I met with the reproductive endocrinologist last Thursday. While I sat there listening to the odds, I began feeling a little hopeless. He did not paint a very pretty picture for me, and while I told him I appreciated his honesty, I was still a little sad. My percentage of achieving a pregnancy doing a natural IUI cycle (no drugs) is 8%. If I do hormone injections, it goes up to 15%. While I don't want to chance multiple pregnancies, this option is not something I want to start with. He explained that most people choose the drug option, and that I was definitely in the minority. If I wanted to continue with my plan, he told me the next step would be to do an ultrasound and look at my follicles. I asked him what a good number of follicles would be and he said he'd be happy with ten.
After I met with him, I visited my friend who works there. She asked me where I was in my cycle, and since I was in the right timeframe for the ultrasound, she asked the woman who does scheduling if I could be squeezed in that day. I did some work, and for two hours while waiting for my appointment, I worried that this plan of my could come to a screeching hault after the ultrasound. To say I was nervous/worried was an understatement, but I just wanted to know. The doctor came into the room, and I suddenly realized that that was the moment that would determine if there would be a next step. While doing the ultrasound, he pointed out the follicles. I got excited when I saw them because I saw a lot. I got more excited when he told me I had 15-20, and that he wasn't going to count all of them. He said he'd be happy with ten, and I doubled that! I was thrilled, and so proud of my good old ovaries because they were actually cooperating.
After my ultrasound, I talked to my friend who works there and told her the good news. We talked about the options (drugs vs. no drugs), and I might be a little more open if I'm not successful with a natural cycle after a few tries. Like my OBGYN, this doctor thought if it didn't happen in four natural cycles, then I'd have to do "intervention". My friend then told me the goods news... I have unlimited IUI cycles through my insurance! Evidently I have great insurance, and even IVF is covered.
It was a day filled with great news, and a day closer to my dream. I believe I will get pregnant with a natural cycle. Eight percent is low, but people my age get pregnant all the time, and from all tests done so far, I see no reason this can't happen. On the other hand, the odds are so stacked against me that I am super nervous. I just don't want to get my hopes up, but this is something I want so badly, and I can't imagine not bringing a child into this world. It's going to be a rollercoaster, but I'm ready for the ride!
^^^^
◆ **YOUR TASKS**
1. In the account of the fertility consultation, explain how the writer was able to have the ultrasound on the same day as the meeting with the reproductive endocrinologist.
2. According to the account of the fertility consultation, what is the writer's chance of achieving a pregnancy if she does hormone injections?

◆ **MATERIAL PROVIDED**
^^^^
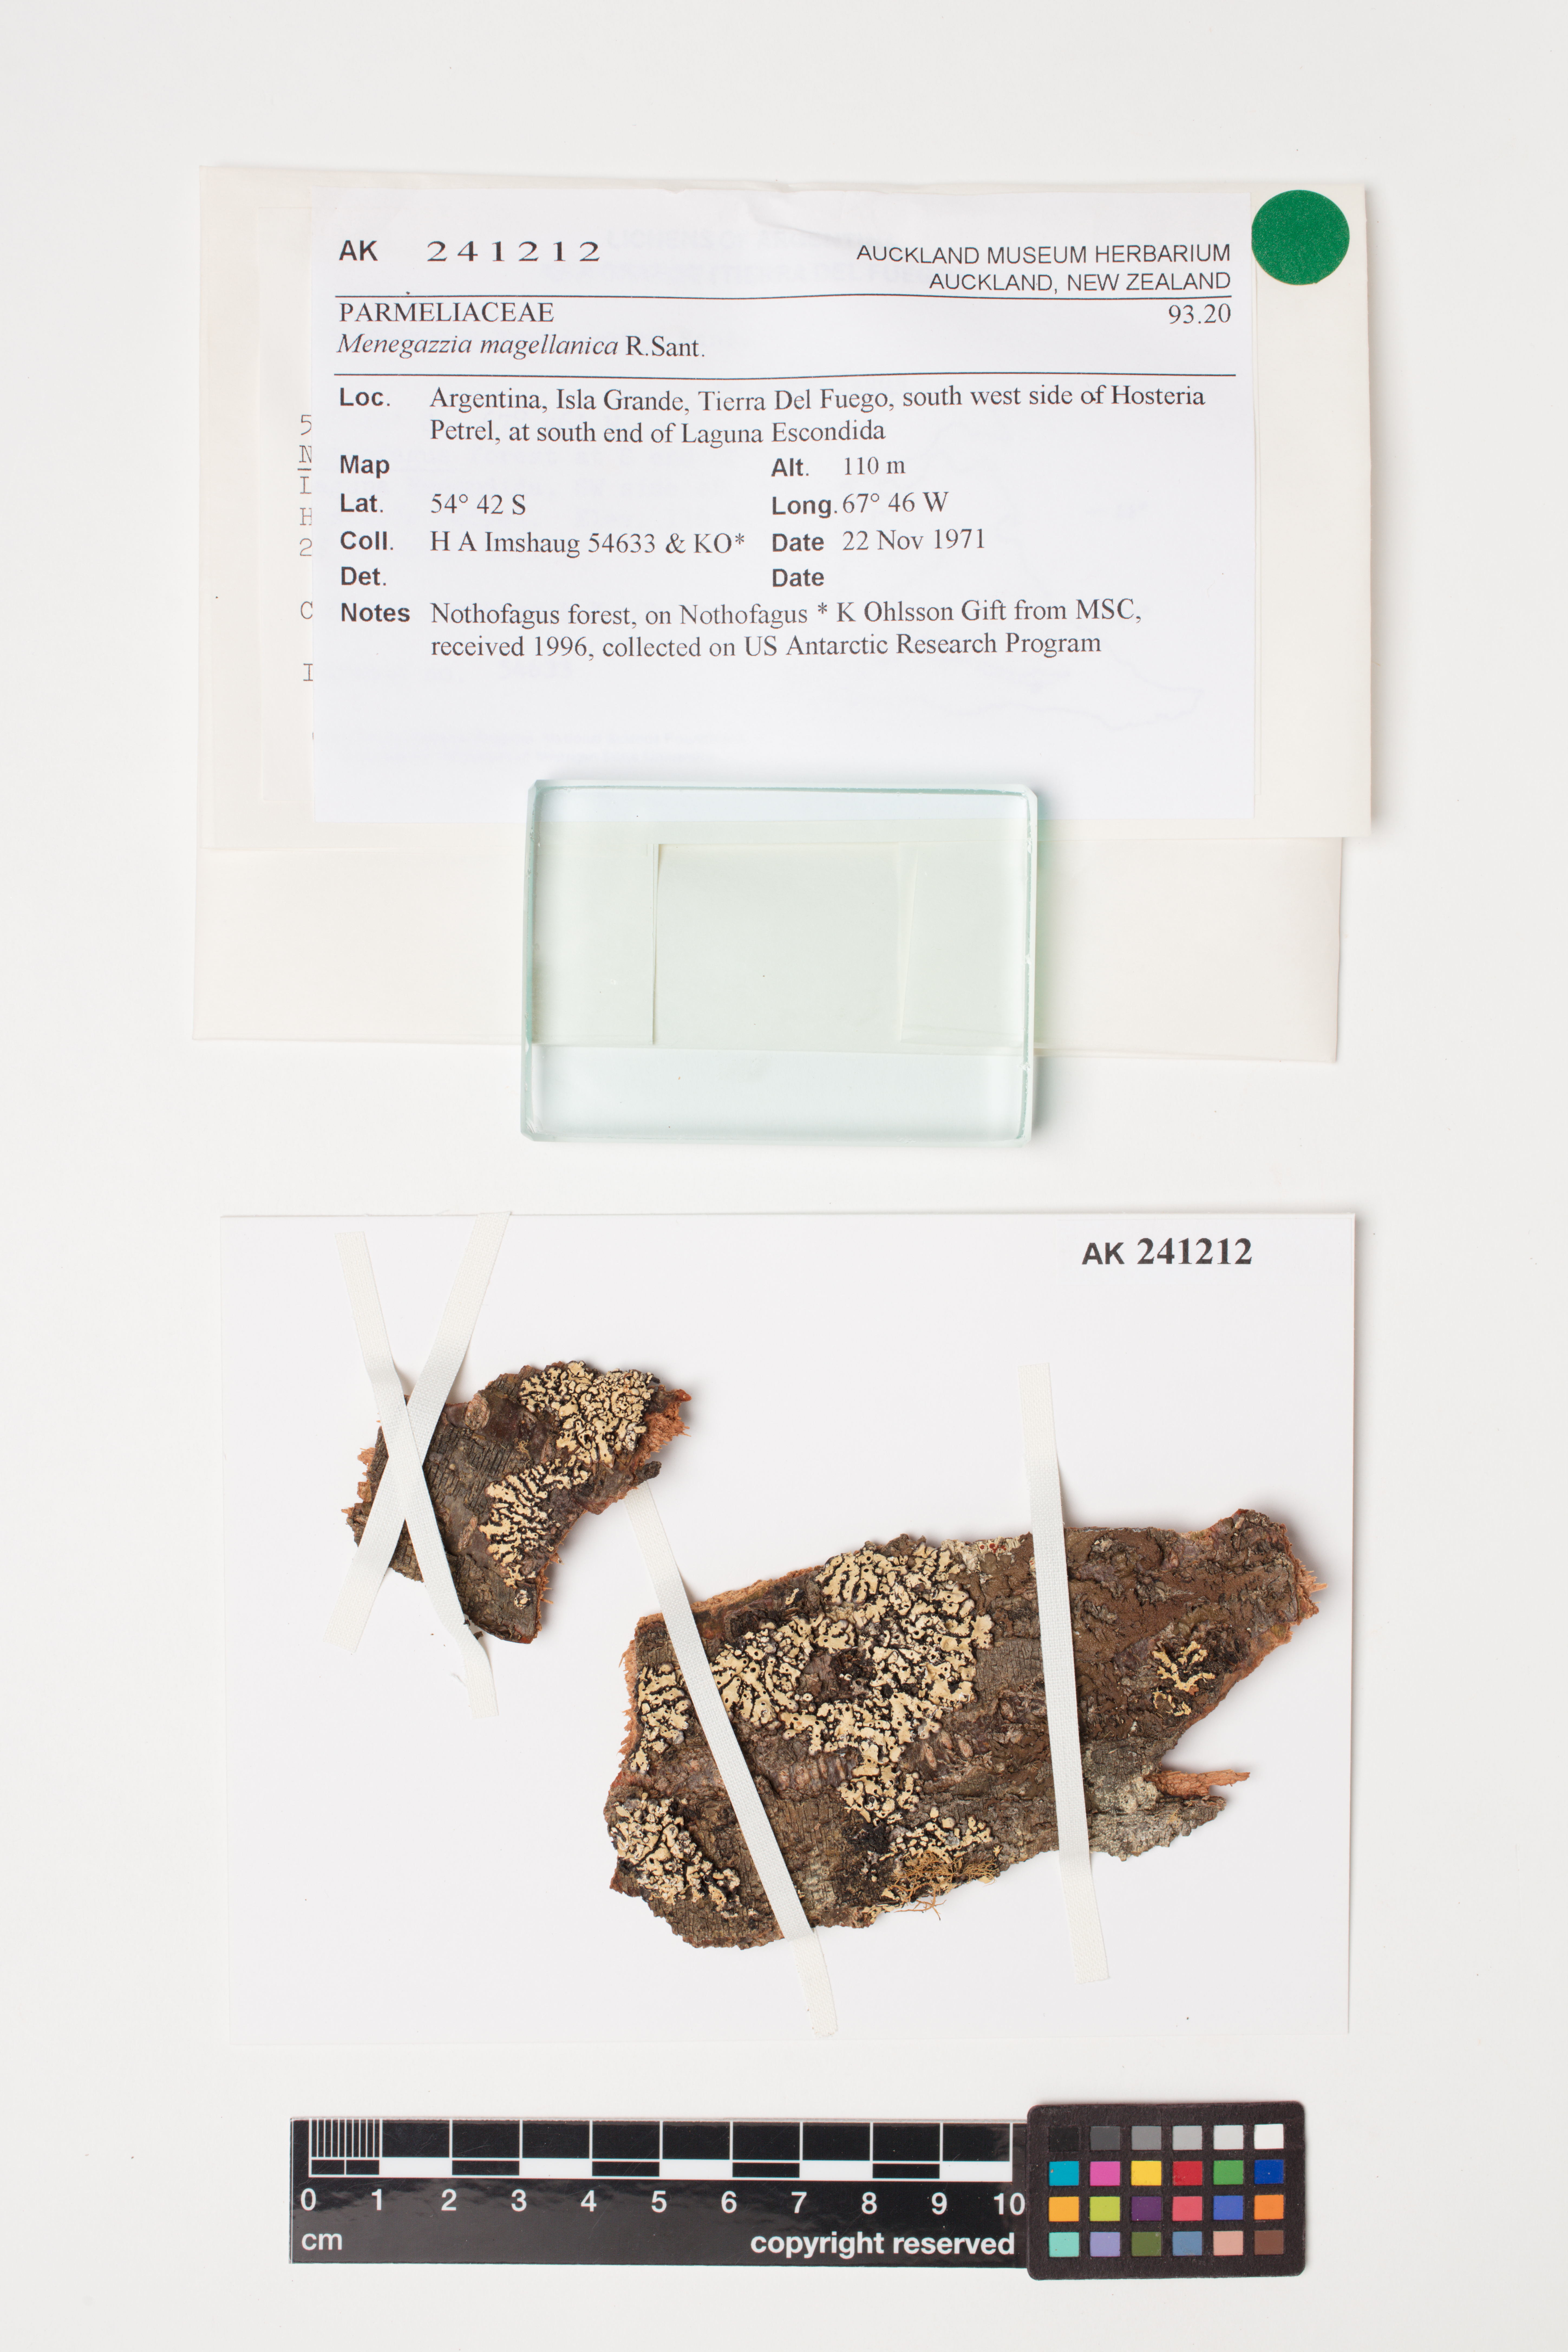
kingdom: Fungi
^^^^
◆ **RESULTS BY TASK**
1. Her friend who works at the clinic asked where she was in her cycle. Because she was in the right timeframe for the ultrasound, the friend asked the woman who handles scheduling to squeeze her in that day.

2. Fifteen percent.